13. Il résulte de tout ce qui précède que l’EPFP n’est pas fondé à soutenir que c’est à tort que, par son jugement n° 2224056 du 31 mai 2024, le tribunal administratif de Paris a annulé la décision du 10 octobre 2022 en tant qu’elle refusait d’accorder le complément d’allocation pour enfants à charge présentée par M. F… pour ses enfants B… et C… F… et E… A…. Par suite, les conclusions aux fins d’annulation de la requête doivent être rejetées.
Sur les frais liés à l’instance :
14. Il résulte de ce qui précède que le présent arrêt fait obstacle à ce que soit mise à la charge de M. F…, qui n’est pas, dans la présente instance, la partie perdante, une somme au titre des frais exposés par l’EFPF non compris dans les dépens.
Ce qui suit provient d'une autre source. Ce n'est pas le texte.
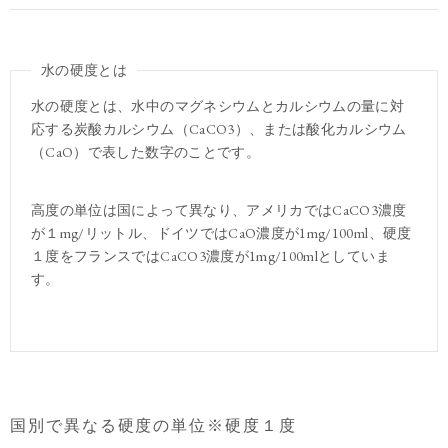
水の硬度とは
水の硬度とは、水中のマグネシウムとカルシウムの量に対
応する炭酸カルシウム（CaCO3）、または酸化カルシウム
（CaO）で表した数字のことです。
高度の単位は国によって異なり、アメリカではCaCO3濃度
が１mg/リットル、ドイツではCaO濃度が1mg/100ml、硬度
１度をフランスではCaCO3濃度が1mg/100mlとしていま
す。
国別で異なる硬度の単位※硬度１度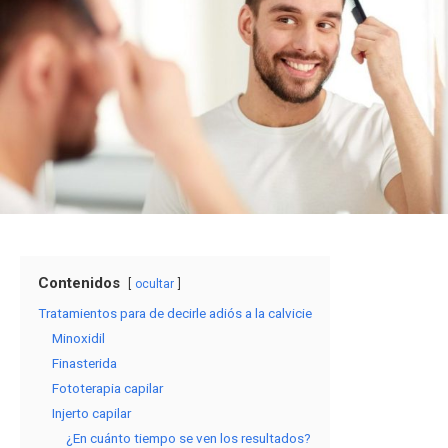
Contenidos
ocultar
Tratamientos para de decirle adiós a la calvicie
Minoxidil
Finasterida
Fototerapia capilar
Injerto capilar
¿En cuánto tiempo se ven los resultados?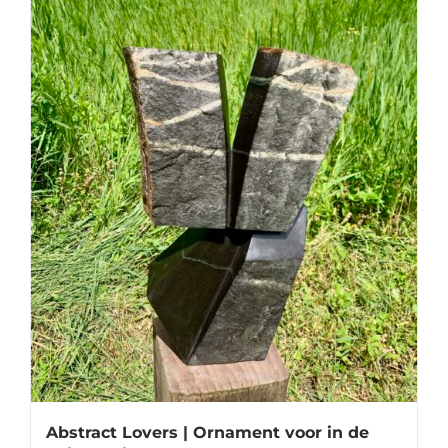
Abstract Lovers | Ornament voor in de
Il y a lieu, dans les circonstances de l’espèce, de mettre à la charge de l’Etat la somme de 1 500 euros au titre des conclusions présentées par M. F… sur le fondement des dispositions de l’article L. 761-1 du code de justice administrative.
Sur la requête n° 24PA03433 :
15. La Cour se prononçant, par le présent arrêt, sur la requête n° 24PA03419 de l’EPFP tendant à l’annulation dans son ensemble du jugement du 31 mai 2024 du tribunal administratif de Paris, il n’y a plus lieu de statuer sur la requête n° 24PA03433 par laquelle l’EPFP sollicitait de la Cour le sursis à exécution de ce jugement.
D E C I D E :
Article 1er : Il n’y a plus lieu de statuer sur les conclusions de la requête n° 24PA03433.
Article 2 : La requête de l’EPFP est rejetée.
Article 3 : L’Etat est condamné à verser à M. F… la somme 1 500 euros au titre des dispositions de l’article L. 761-1 du code de justice administrative.
Article 4 : Le présent arrêt sera notifié à l’Etablissement public des fonds de prévoyance militaire et de l’aéronautique et à M. D… F….
Délibéré après l’audience du 16 mai 2025, à laquelle siégeaient :
- M. Carrère, président,
- M. Lemaire, président assesseur,
- Mme Boizot, première conseillère.
Rendu public par mise à disposition au greffe de la Cour, le 23 mai 2025.
La rapporteure,
S. BOIZOTLe président,
S. CARRERE
La greffière,
E. LUCE
La République mande et ordonne au ministre des armées en ce qui le concerne ou à tous commissaires de justice à ce requis en ce qui concerne les voies de droit commun contre les parties privées, de pourvoir à l’exécution de la présente décision.